§ Challenge: Render each line of the material below as a Markdown table with the columns "Row" and "Line", numbering the rows and skipping any blank lines. Leave the images out of your answer.
***
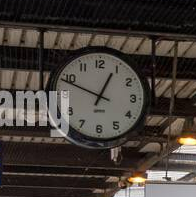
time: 12:48
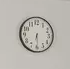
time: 6:29
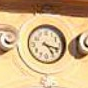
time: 4:17
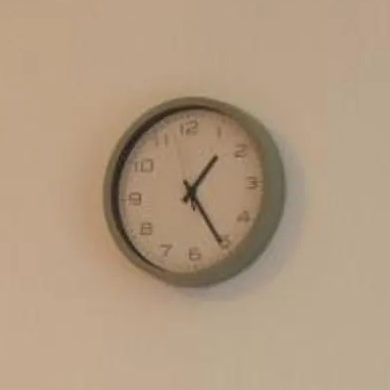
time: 1:25
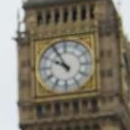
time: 9:54
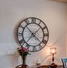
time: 7:22
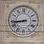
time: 8:43
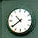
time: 10:39
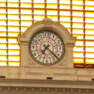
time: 7:22
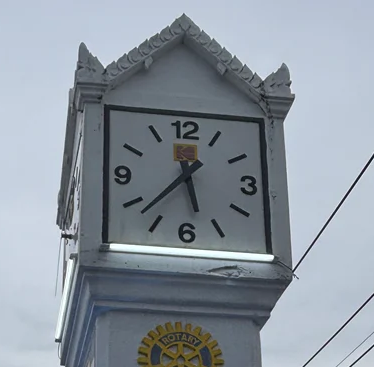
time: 11:37
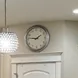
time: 1:46
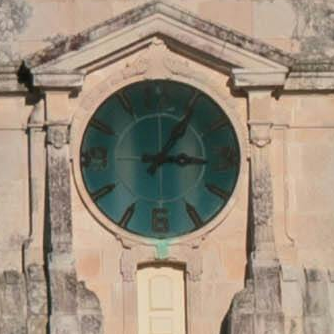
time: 3:05
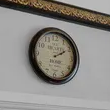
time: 2:09
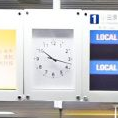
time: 10:17
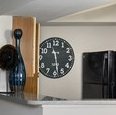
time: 11:28
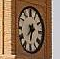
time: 7:30
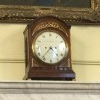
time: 4:37
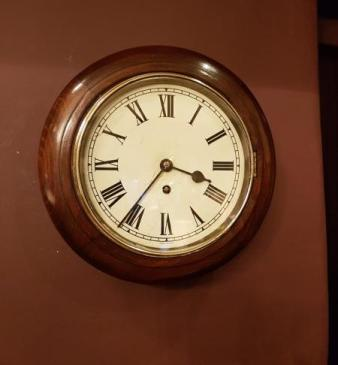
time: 3:36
***
§ Written answer:
| Row | Line |
|---|---|
| 1 | time: 12:48 |
| 2 | time: 6:29 |
| 3 | time: 4:17 |
| 4 | time: 1:25 |
| 5 | time: 9:54 |
| 6 | time: 7:22 |
| 7 | time: 8:43 |
| 8 | time: 10:39 |
| 9 | time: 7:22 |
| 10 | time: 11:37 |
| 11 | time: 1:46 |
| 12 | time: 3:05 |
| 13 | time: 2:09 |
| 14 | time: 10:17 |
| 15 | time: 11:28 |
| 16 | time: 7:30 |
| 17 | time: 4:37 |
| 18 | time: 3:36 |